* _Provided information_
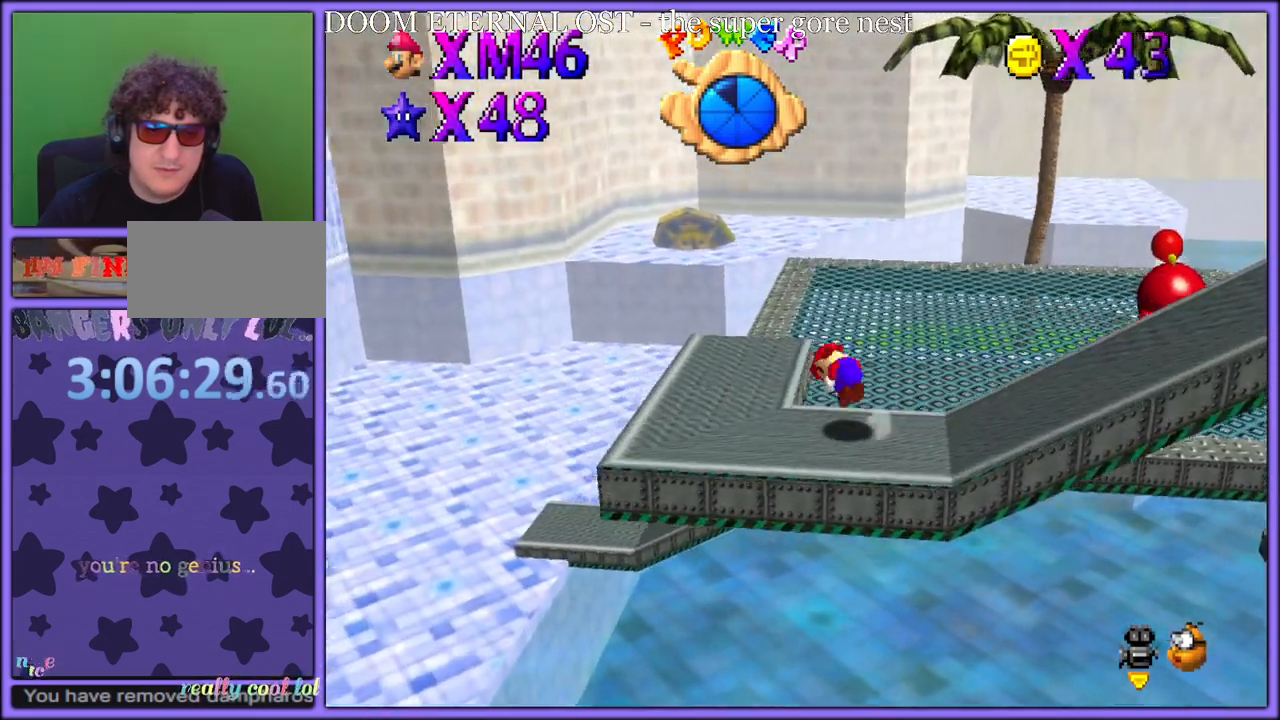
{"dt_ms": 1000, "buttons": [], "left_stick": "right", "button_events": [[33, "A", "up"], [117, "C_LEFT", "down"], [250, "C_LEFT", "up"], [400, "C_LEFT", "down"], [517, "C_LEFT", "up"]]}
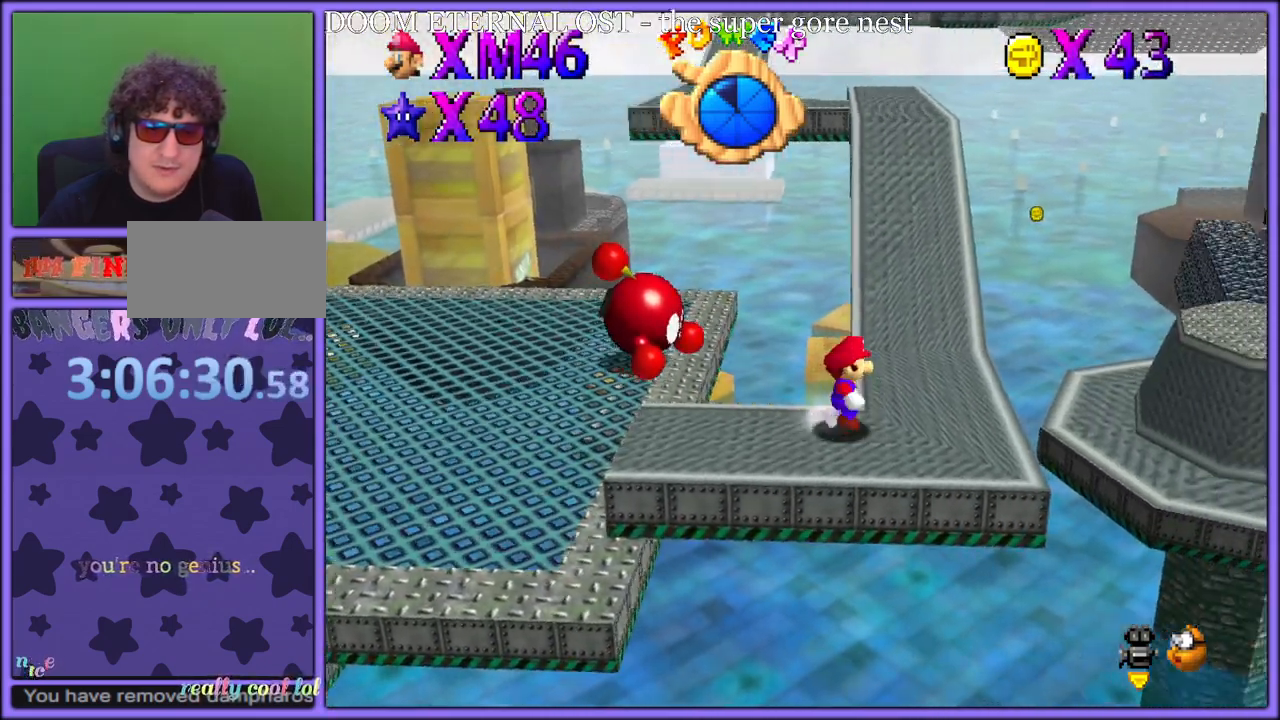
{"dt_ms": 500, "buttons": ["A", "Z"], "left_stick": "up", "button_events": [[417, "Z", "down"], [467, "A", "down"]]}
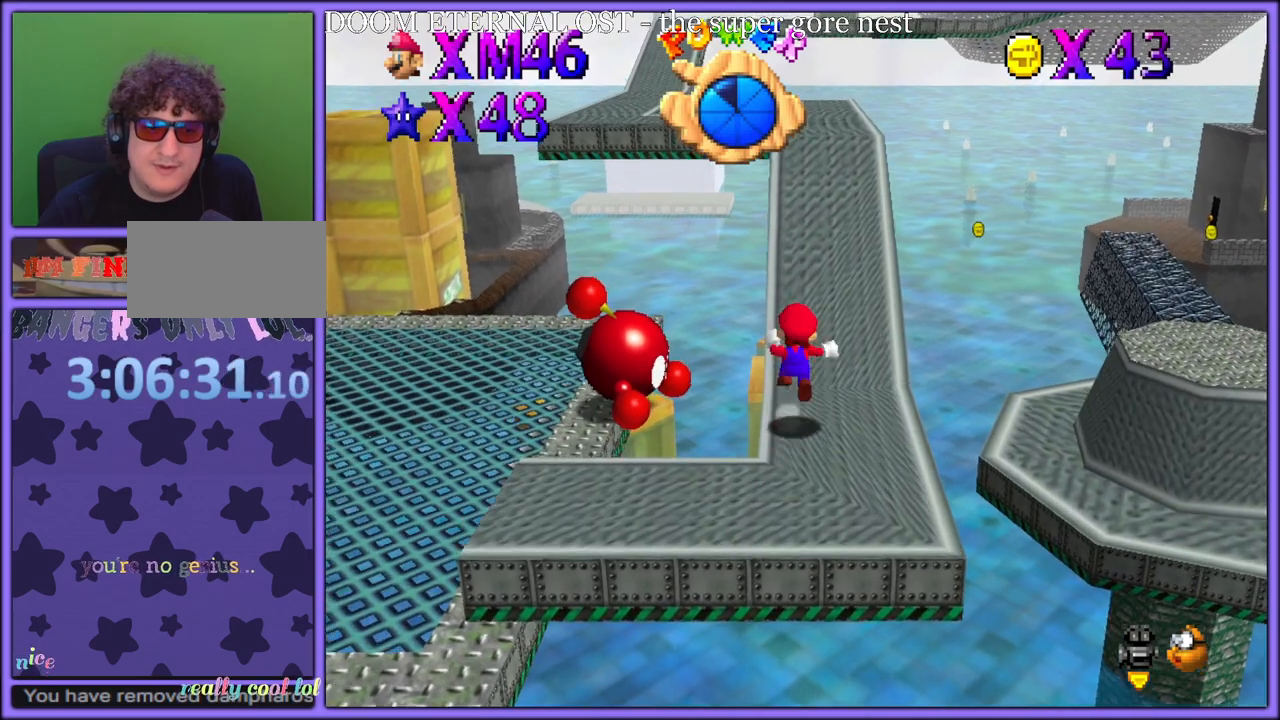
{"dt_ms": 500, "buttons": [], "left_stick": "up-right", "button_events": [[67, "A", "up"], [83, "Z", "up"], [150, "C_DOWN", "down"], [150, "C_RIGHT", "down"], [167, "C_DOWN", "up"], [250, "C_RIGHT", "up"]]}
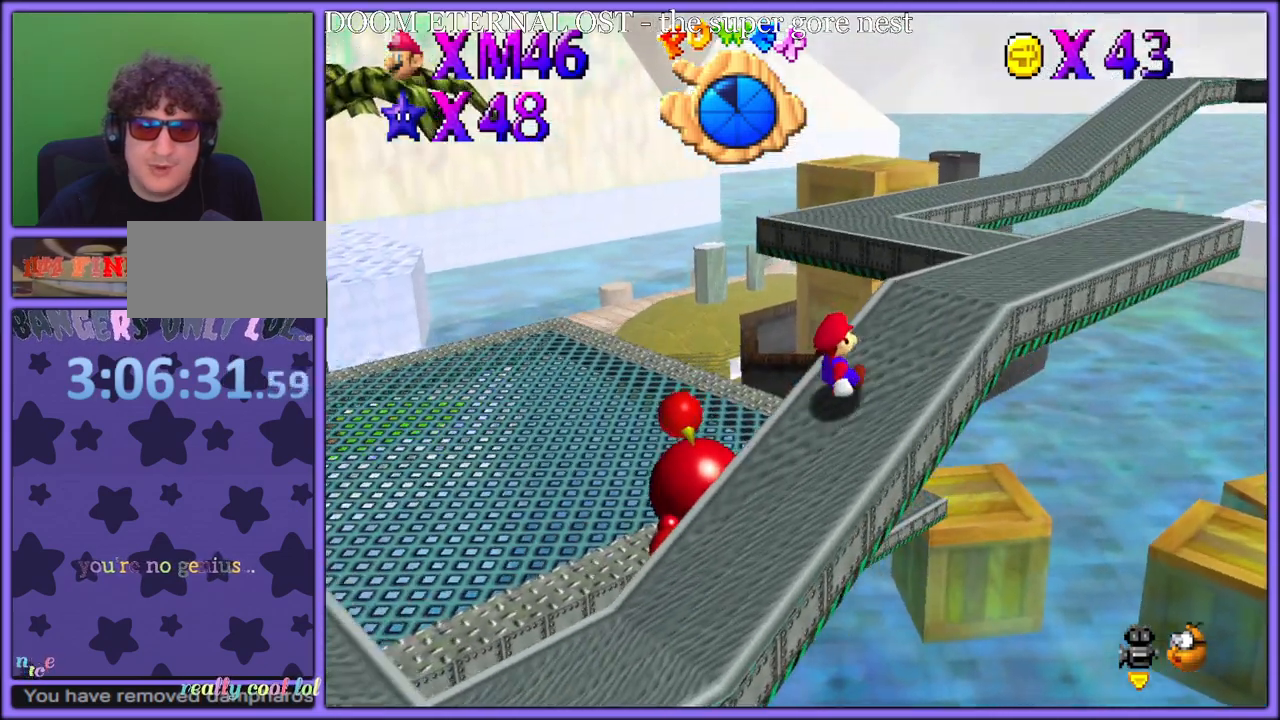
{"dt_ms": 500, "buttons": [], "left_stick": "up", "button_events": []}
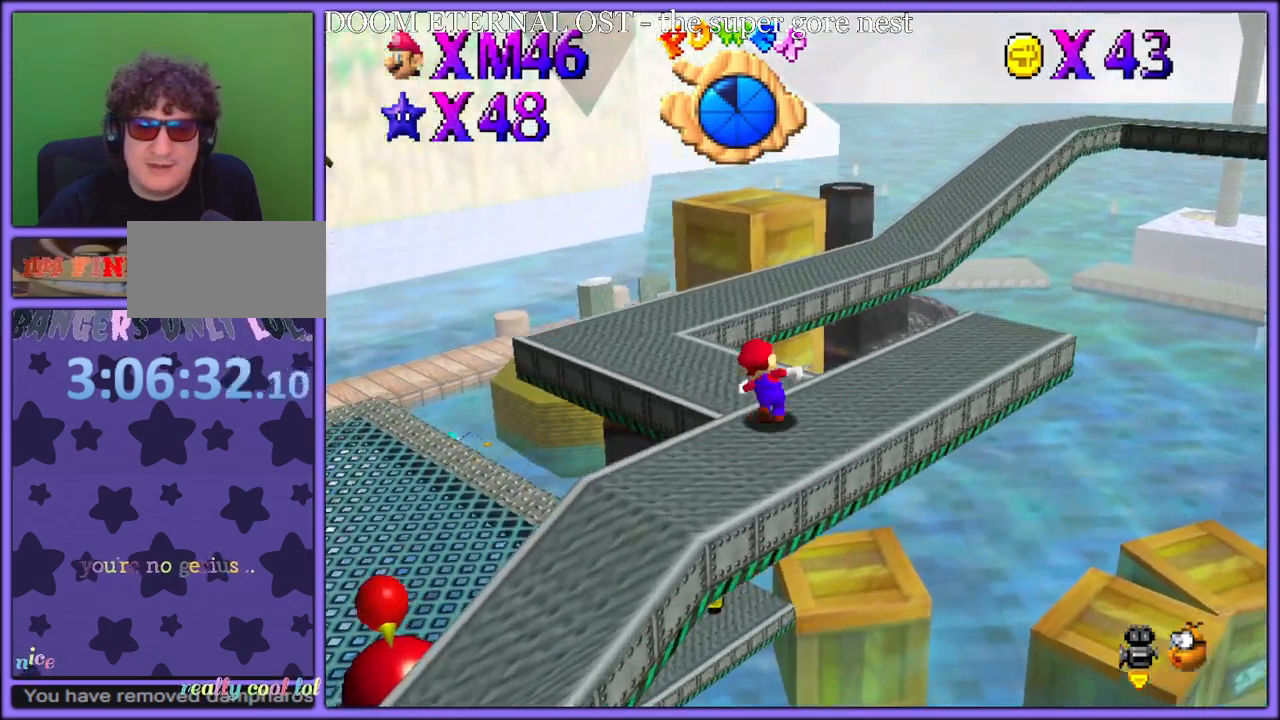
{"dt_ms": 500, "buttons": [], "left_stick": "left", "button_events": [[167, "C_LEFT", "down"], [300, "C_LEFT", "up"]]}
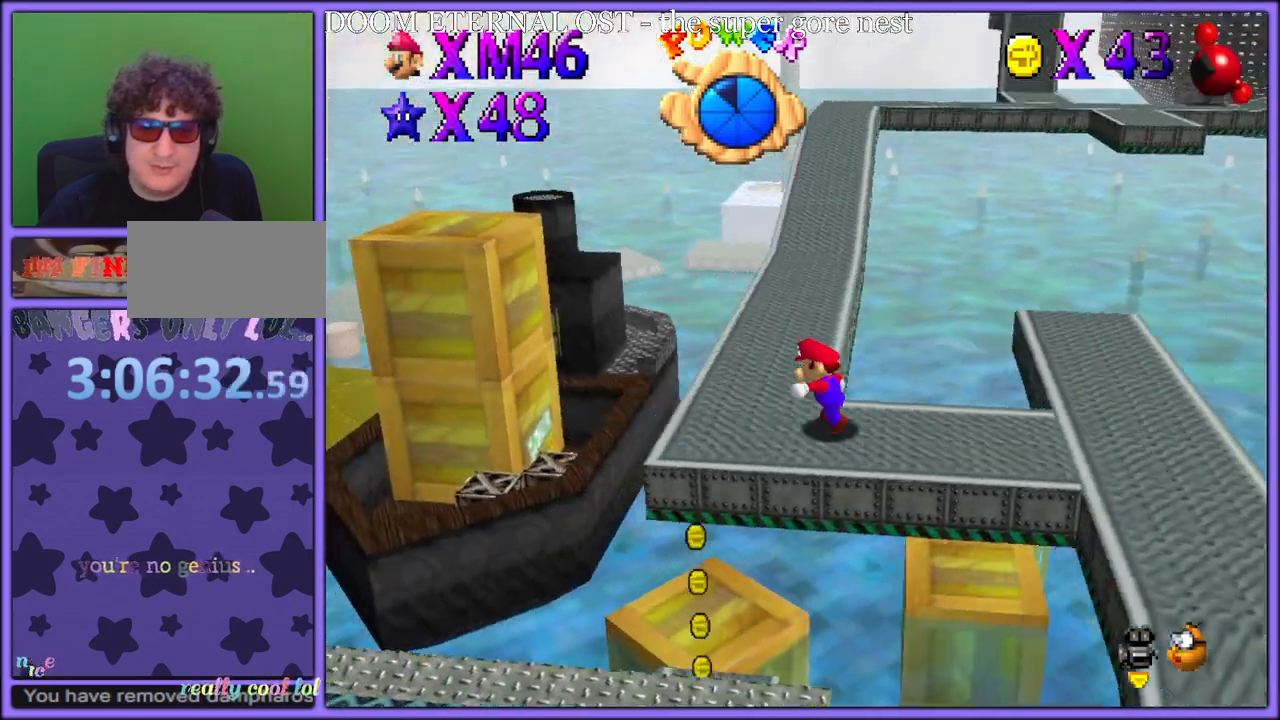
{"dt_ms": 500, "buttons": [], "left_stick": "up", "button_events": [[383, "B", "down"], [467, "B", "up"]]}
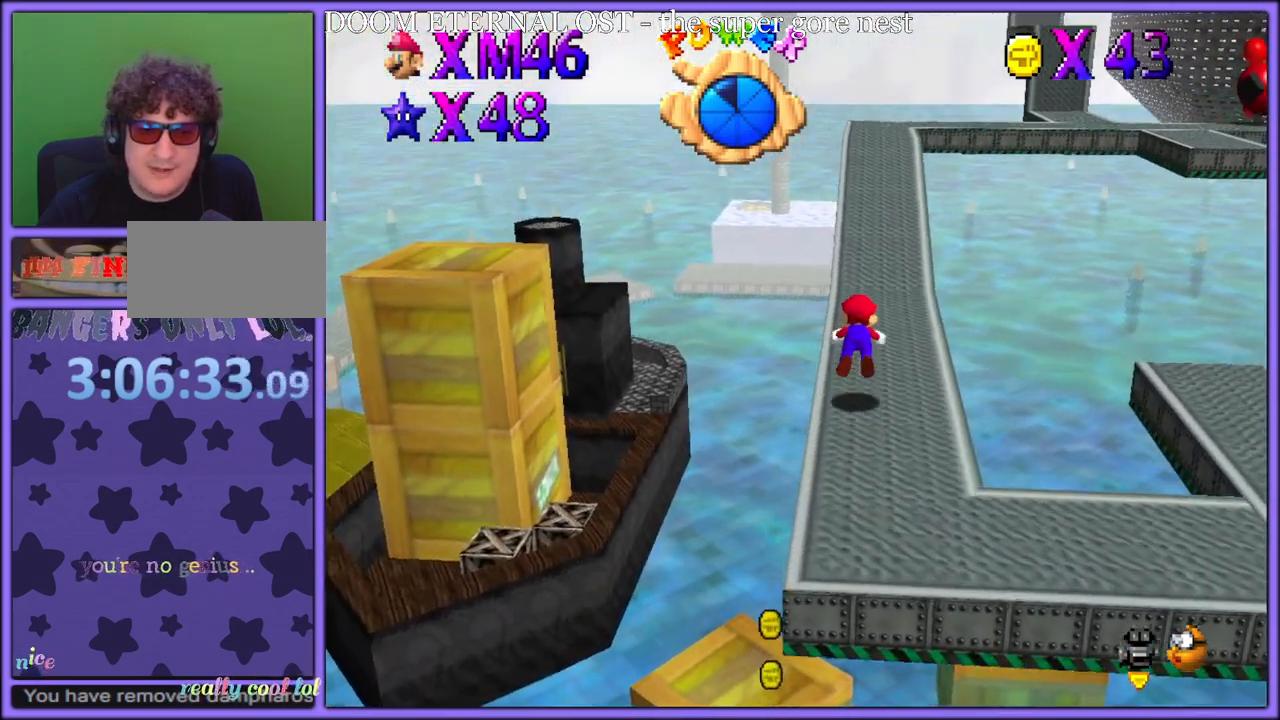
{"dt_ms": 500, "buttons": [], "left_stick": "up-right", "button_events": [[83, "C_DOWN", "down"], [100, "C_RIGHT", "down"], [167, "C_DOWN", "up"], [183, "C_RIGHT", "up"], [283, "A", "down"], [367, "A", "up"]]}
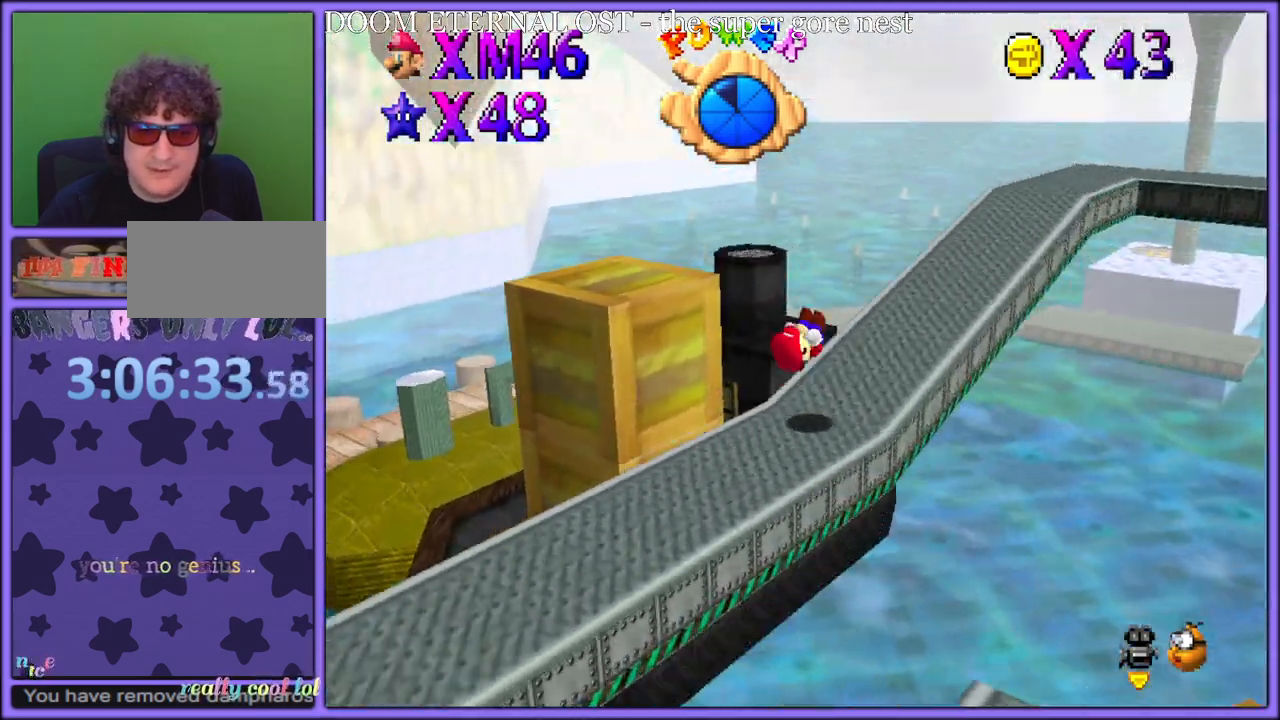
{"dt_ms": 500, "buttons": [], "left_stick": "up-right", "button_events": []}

* _Problem_
An exact reproduction of the data is needed, with no pictures included.

* _Answer space_
{"dt_ms": 1000, "buttons": [], "left_stick": "right", "button_events": [[33, "A", "up"], [117, "C_LEFT", "down"], [250, "C_LEFT", "up"], [400, "C_LEFT", "down"], [517, "C_LEFT", "up"]]}
{"dt_ms": 500, "buttons": ["A", "Z"], "left_stick": "up", "button_events": [[417, "Z", "down"], [467, "A", "down"]]}
{"dt_ms": 500, "buttons": [], "left_stick": "up-right", "button_events": [[67, "A", "up"], [83, "Z", "up"], [150, "C_DOWN", "down"], [150, "C_RIGHT", "down"], [167, "C_DOWN", "up"], [250, "C_RIGHT", "up"]]}
{"dt_ms": 500, "buttons": [], "left_stick": "up", "button_events": []}
{"dt_ms": 500, "buttons": [], "left_stick": "left", "button_events": [[167, "C_LEFT", "down"], [300, "C_LEFT", "up"]]}
{"dt_ms": 500, "buttons": [], "left_stick": "up", "button_events": [[383, "B", "down"], [467, "B", "up"]]}
{"dt_ms": 500, "buttons": [], "left_stick": "up-right", "button_events": [[83, "C_DOWN", "down"], [100, "C_RIGHT", "down"], [167, "C_DOWN", "up"], [183, "C_RIGHT", "up"], [283, "A", "down"], [367, "A", "up"]]}
{"dt_ms": 500, "buttons": [], "left_stick": "up-right", "button_events": []}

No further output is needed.